See [full validation report](./docs/reference/cloud-validation.md) for detailed benchmarks and results.

## Project Structure

```
src/torchbridge/
├── backends/          # Vendor-specific backend implementations
│   ├── nvidia/        #   NVIDIA CUDA backend
│   ├── amd/           #   AMD ROCm backend
│   ├── trainium/      #   AWS Trainium/NeuronX backend
│   └── tpu/           #   Google TPU/XLA backend
├── precision/         # Quantization compatibility matrix + torchao dispatch
├── attention/         # Attention kernel compatibility matrix + dispatcher
├── distributed/       # FSDP/pipeline config advisor
├── adapters/          # LoRA/QLoRA adapter injection (correct math)
├── inference/         # Speculative decoding compatibility matrix
├── checkpoint/        # DCP wrapper with cross-backend metadata
├── testing/           # DivergenceTracer, ToleranceDB, MultiStepTracer, @cross_backend
├── validation/        # UnifiedValidator — model structure, hardware, numerical stability
├── cli/               # Command-line tools (13 entry points)
├── models/            # LLM KV cache advisor
└── utils/             # Utilities
```

## Quality

- **2,223 tests passing** (hardware-gated skips on non-GPU environments)
- **0 ruff violations** -- clean linting
- **0 mypy errors** -- full type coverage
- **Cloud validated** on 8 platforms (6 GPU-validated: A10G, T4, H100 NVL, MI300X, TPU v5e, MPS; 2 CPU-fallback†: Trainium, Inferentia2)

```bash
python3 -m pytest tests/ -q
ruff check src/ tests/
```

## Documentation

| Document | Description |
|----------|-------------|
| [Installation](./docs/getting_started/installation.md) | Setup and requirements |
| [Quick Start](./docs/getting_started/quickstart.md) | First steps with TorchBridge |
| [Troubleshooting](./docs/getting_started/troubleshooting.md) | Common issues and fixes |
| [Backends Overview](./docs/backends/overview.md) | How the backend system works |
| [Backend Selection](./docs/guides/backend-selection.md) | Choosing the right backend |
| [Hardware Setup](./docs/guides/hardware-setup.md) | Driver and toolkit installation |
| [Distributed Training](./docs/guides/distributed-training.md) | Multi-GPU and multi-node |
| [Deployment](./docs/guides/deployment.md) | Serving and containerization |
| [CLI Reference](./docs/guides/cli.md) | Command-line tools |
| [Hardware Matrix](./docs/reference/hardware-matrix.md) | Full hardware support table |
| [Changelog](./CHANGELOG.md) | Version history |

## Community

The empirical tolerance database (`testing/tolerance_db.py`) is only as strong as the hardware it has been measured on.
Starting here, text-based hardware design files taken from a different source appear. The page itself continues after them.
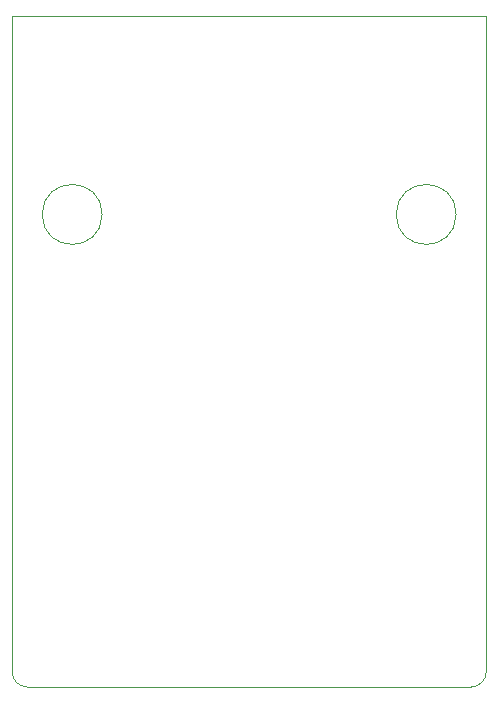
<source format=gbr>
G04 #@! TF.GenerationSoftware,KiCad,Pcbnew,(6.0.11)*
G04 #@! TF.CreationDate,2023-02-19T10:02:13-08:00*
G04 #@! TF.ProjectId,AtariCart,41746172-6943-4617-9274-2e6b69636164,rev?*
G04 #@! TF.SameCoordinates,Original*
G04 #@! TF.FileFunction,Profile,NP*
%FSLAX46Y46*%
G04 Gerber Fmt 4.6, Leading zero omitted, Abs format (unit mm)*
G04 Created by KiCad (PCBNEW (6.0.11)) date 2023-02-19 10:02:13*
%MOMM*%
%LPD*%
G01*
G04 APERTURE LIST*
G04 #@! TA.AperFunction,Profile*
%ADD10C,0.050000*%
G04 #@! TD*
G04 APERTURE END LIST*
D10*
X26670000Y-82169000D02*
X64262000Y-82169000D01*
X65532000Y-25400000D02*
X65532000Y-80899000D01*
X33020000Y-42164000D02*
G75*
G03*
X33020000Y-42164000I-2540000J0D01*
G01*
X25400000Y-80899000D02*
G75*
G03*
X26670000Y-82169000I1270000J0D01*
G01*
X64262000Y-82169000D02*
G75*
G03*
X65532000Y-80899000I0J1270000D01*
G01*
X25400000Y-25400000D02*
X25400000Y-80899000D01*
X25400000Y-25400000D02*
X65532000Y-25400000D01*
X62992000Y-42164000D02*
G75*
G03*
X62992000Y-42164000I-2540000J0D01*
G01*
M02*

</source>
Contributions that add or correct tolerance entries for hardware you have access to — AMD MI350X, Trainium2, TPU v7 Ironwood, new PyTorch versions — directly expand the validation coverage for everyone. See [CONTRIBUTING.md](./CONTRIBUTING.md) for how to add entries and the source-label conventions (`"measured"`, `"derived"`, `"fallback"`).

## License

Licensed under the Apache License, Version 2.0. See [LICENSE](./LICENSE) for the full text.